In a country with 5 million people, approximately half of which are capable of working, 850,000 people are on some kind of government benefit at any given point in time.  At its peak in 1995, that number was 963,000.  That’s to say, at its worst, just under 40% of the working adults are effectively not working, but subsidized by the other 60% of the population that is.  Approximately 1/5 of those in the group picks up and starts to work again.  That means 4/5 of the 850,000 are stuck in limbo either getting retrained in another profession, or just want to take it easy.

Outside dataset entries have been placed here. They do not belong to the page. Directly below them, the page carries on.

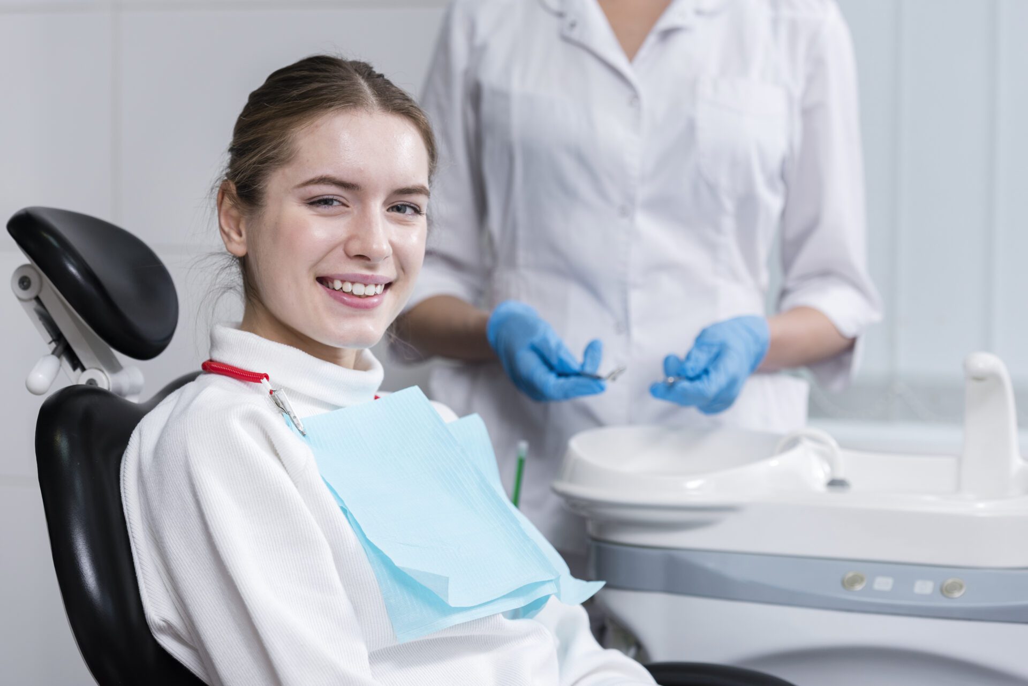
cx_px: 514
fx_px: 3142
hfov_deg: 18.6
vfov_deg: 12.5
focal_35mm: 110
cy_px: 343
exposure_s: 1/160
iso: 250
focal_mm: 110
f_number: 4
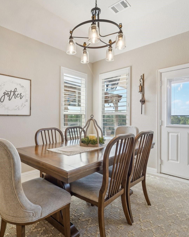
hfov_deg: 67.8
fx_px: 140
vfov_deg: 80.4
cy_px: 119
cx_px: 81
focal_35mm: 20
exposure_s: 1/80
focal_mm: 14
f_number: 8
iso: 500
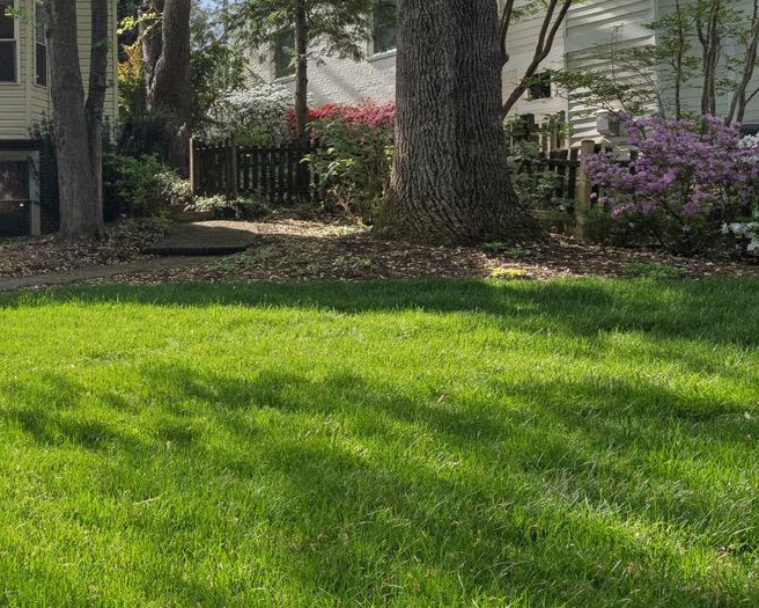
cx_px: -311
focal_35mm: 44
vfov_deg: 34.3
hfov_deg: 29.9
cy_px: 232
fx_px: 980
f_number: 7.1
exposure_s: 1/1600
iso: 1250
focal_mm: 14.9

This peeves me in two ways.

One, figures like these are not taken into account when measuring unemployment figures.  So on paper, Scandinavia always has a miniscule percentage of unemployment, while in reality, something like 1 in 3 or 4 ably-bodied labour market participants are not active in the work force.  This is even taking into account the poor female labour market participation – because they are not even interested and looking, which is something like 55% in the Netherlands, and this accounts for both full and part-time work, with part-time work being the most prevalent case.  This is for another day.

Two, Denmark flaunts its flexible work scheme, which in theory, means companies can hire and fire people as much as they like, with the government picking up the pieces in providing those out of work with welfare and retraining.  But in practice, the idea centres on a highly collectivist mentality, which is say, everyone is replaceable because we can always retrain this person to do something else, and we can always hire someone else to do the same job.  That’s highly cynical and corporatist, and a rather pessimist way of looking at human potential, no?

No shocker that the system is starting to reform.